Historically speaking, the whole question of honorifics is only a recent one. "All of these words – ‘Mrs’, ‘Miss’ and ‘Ms’ – are abbreviations of the same word: ‘mistress’,” Amy Erickson, an economic and social historian at the University of Cambridge, tells me. "In the seventeenth century, ‘Mistress’ or ‘Mrs’ was an exact equivalent of ‘Master’, signifying a wealthy man or woman who employs servants or apprentices – so it was a status title. Ninety-five per cent of the population were known only by their name.”

The 18th century saw the rise of the businesswoman, which meant more women taking up ‘Mrs’,” Erickson explains. The gentry didn’t much like this and wanted a way of differentiating single gentry women from the riff-raff, so they invented ‘Miss’, “but it wasn't until the 19th century,” Erickson tells me, “that the majority of the population started using these titles”.

Women who simply ask for the same privilege as men – who are born ‘Mr’ and die ‘Mr’ – can be accused of trying to ‘hide’ their marriage

Titles became bound up with women taking their husbands’ names, “a peculiarly English phenomenon”, Californian-born Erickson points out. “It has to do with property law, because England was the only country in Europe where the husband took all of the wife's property – and he didn't just manage it, he owned it.”

“Of course, in European languages,” she notes, “everyone uses the equivalent of ‘Mrs’ – France is ‘Madame’ on all official forms, and in Spain everyone is ‘Señora’.”

But the UK still hasn’t caught up and women using “Ms” as a more neutral alternative to “Miss” or “Mrs” often find that it provokes the opposite reaction in others. "I once used ‘Ms’ when I got the impression the person I was talking to was trying to find out my marital status for no valid reason,” one friend tells me, "and the person I was with asked if I'd decided to become a 'raging feminist’.”

What’s more, women who simply ask for the same privilege as men – who are born “Mr” and die “Mr” – can be accused of trying to “hide” their marriage. “I think that's something that women who don't use ‘Mrs’ – and even more so who don't change their names – get thrown at them a lot,” Ceri Law, an academic from Chelmsford, observes. “It gets implied that they're somehow ashamed or ambivalent about their marriage and even partner!”

Of course, another solution would be to have no titles at all.
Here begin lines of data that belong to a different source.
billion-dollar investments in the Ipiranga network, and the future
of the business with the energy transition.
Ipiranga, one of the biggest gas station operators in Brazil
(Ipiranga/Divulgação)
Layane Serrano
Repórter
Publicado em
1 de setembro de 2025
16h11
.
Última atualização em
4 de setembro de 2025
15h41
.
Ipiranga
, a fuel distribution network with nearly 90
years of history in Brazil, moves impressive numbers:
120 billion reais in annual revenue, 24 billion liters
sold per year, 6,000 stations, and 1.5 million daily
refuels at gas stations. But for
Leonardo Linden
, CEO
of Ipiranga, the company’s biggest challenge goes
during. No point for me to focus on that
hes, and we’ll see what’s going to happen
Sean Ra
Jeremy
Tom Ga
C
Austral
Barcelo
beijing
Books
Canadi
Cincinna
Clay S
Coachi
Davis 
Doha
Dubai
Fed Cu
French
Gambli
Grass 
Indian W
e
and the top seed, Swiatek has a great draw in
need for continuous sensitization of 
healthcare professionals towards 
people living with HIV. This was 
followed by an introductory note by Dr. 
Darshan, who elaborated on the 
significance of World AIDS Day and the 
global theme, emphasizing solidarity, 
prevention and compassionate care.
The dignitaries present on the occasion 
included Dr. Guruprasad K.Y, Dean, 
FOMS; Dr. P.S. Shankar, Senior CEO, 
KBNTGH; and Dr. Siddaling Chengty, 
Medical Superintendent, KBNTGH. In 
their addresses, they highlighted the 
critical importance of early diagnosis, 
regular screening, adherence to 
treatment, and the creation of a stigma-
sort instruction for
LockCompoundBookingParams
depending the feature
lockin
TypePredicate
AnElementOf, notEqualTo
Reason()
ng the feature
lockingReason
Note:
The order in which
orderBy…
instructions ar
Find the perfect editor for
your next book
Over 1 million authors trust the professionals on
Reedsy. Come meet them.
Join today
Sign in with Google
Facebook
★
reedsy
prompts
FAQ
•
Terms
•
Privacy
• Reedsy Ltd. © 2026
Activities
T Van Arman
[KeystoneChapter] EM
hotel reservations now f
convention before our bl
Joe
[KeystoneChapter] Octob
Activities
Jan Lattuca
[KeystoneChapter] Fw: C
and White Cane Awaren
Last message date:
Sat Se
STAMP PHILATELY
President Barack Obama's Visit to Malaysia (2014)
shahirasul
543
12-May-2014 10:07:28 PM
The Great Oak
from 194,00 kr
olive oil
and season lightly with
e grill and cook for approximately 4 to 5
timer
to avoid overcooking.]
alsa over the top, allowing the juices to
Erickson suggests: “We can just use names – I mean we did for centuries. Titles are hardly necessary – it's just a cultural habit.” This could provide a welcome solution for many people whose gender identities don’t match those they were assigned with at birth, too. “If you're non-binary, that sort of gendered language always causes problems”, says Jamie Pallas, a communications and project officer for Gendered Intelligence, an organisation that aims to increase understanding of gender diversity.

But, equally, some trans people view titles as a positive thing. “They let people give a signal to the world about how they identify,” Pallas adds. As a trans man, Pallas uses “Mr” himself, but has friends who use the gender neutral “Mx”.

And with titles looking set to stay for the foreseeable, Sheila Michaels’ equal alternative for women surely deserves more airtime. For Erickson, in today’s society it’s a no-brainer. “I'm technically ‘Dr’,” she admits, “but I use ‘Ms’ wherever possible instead to make sure that it gets widespread coverage.”

“Speaking of coverage, do we need another ‘Ms’ campaign?”, I ask Erickson. “Hmm. It could be interesting,” she replies. “The main opinion-formers here are the news media, so getting them to use ‘Ms’ as standard unless requested otherwise will have the biggest impact.” This was certainly true of Michaels' campaign, which gained serious ground after making it on to the front cover of The New York Times in 1986.

Meanwhile, those of us who believe that Michaels’ vision is still worth fighting for can all do our bit – at home, at work and when dealing with officious bank clerks, too.